What would be the best way to go about doing this?
The idea I have come up with is having a strict empty course outline (hard-coded) with a simple xml file which details the text and sounds to be used. The drawback to this is that it extremely limits the author. Different languages may need to start out with learning different parts.
Any advice on the problem at hand as well as the project as a whole will be greatly appreciated. Any links to any relevant resources or information would also be greatly appreciated.
Think you for your time and effort,
Joseph Pond
Simply, you should base your program on a system such as Eclipse RCP, or the Netbeans Platform. Both of these systems already deal with exactly this problem, and both are perfectly adequate for this task. They're not just for IDEs.

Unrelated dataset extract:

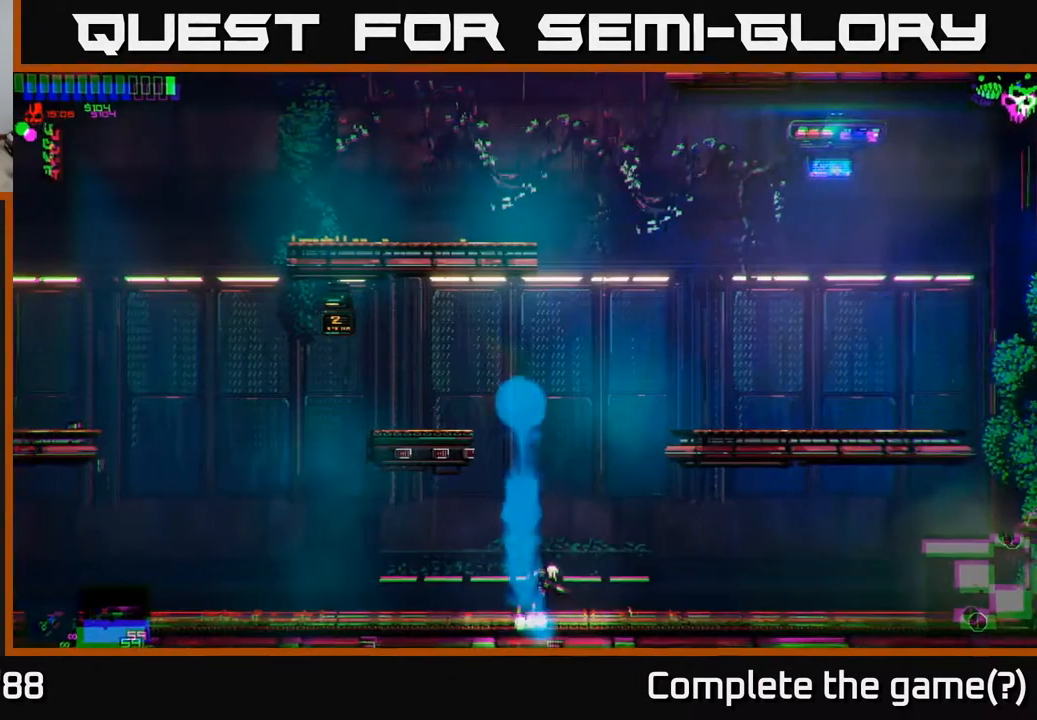
{"buttons": ["A"], "left_stick": "right", "right_stick": "center", "events": [[167, "A", "down"], [267, "left_stick", "up-left"], [417, "A", "up"], [433, "left_stick", "right"], [467, "A", "down"]]}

It's a larger first step as you will need to learn one of these platforms beyond simply just Swing.
But, they solve the problem, and their overall organization and technique will serve your program well anyway.
Don't reinvent this wheel, just learn one of these instead.
If you are set on doing this from scratch (Will's idea isn't bad), What I would do is first lay down the file format that would be easiest to create your language course in. It could be XML, plaintext or some other format you come up with yourself.
You will probably need some flexibility in the language format because you will want to actually be able to specify things like questions and answers. XML is a pain because of all the extra terminators, but it gives a good amount of meta-data. If you like XML for that, you may consider defining your language file in YML, it gives you the data of XML but uses whitespace delineators instead of angle brackets.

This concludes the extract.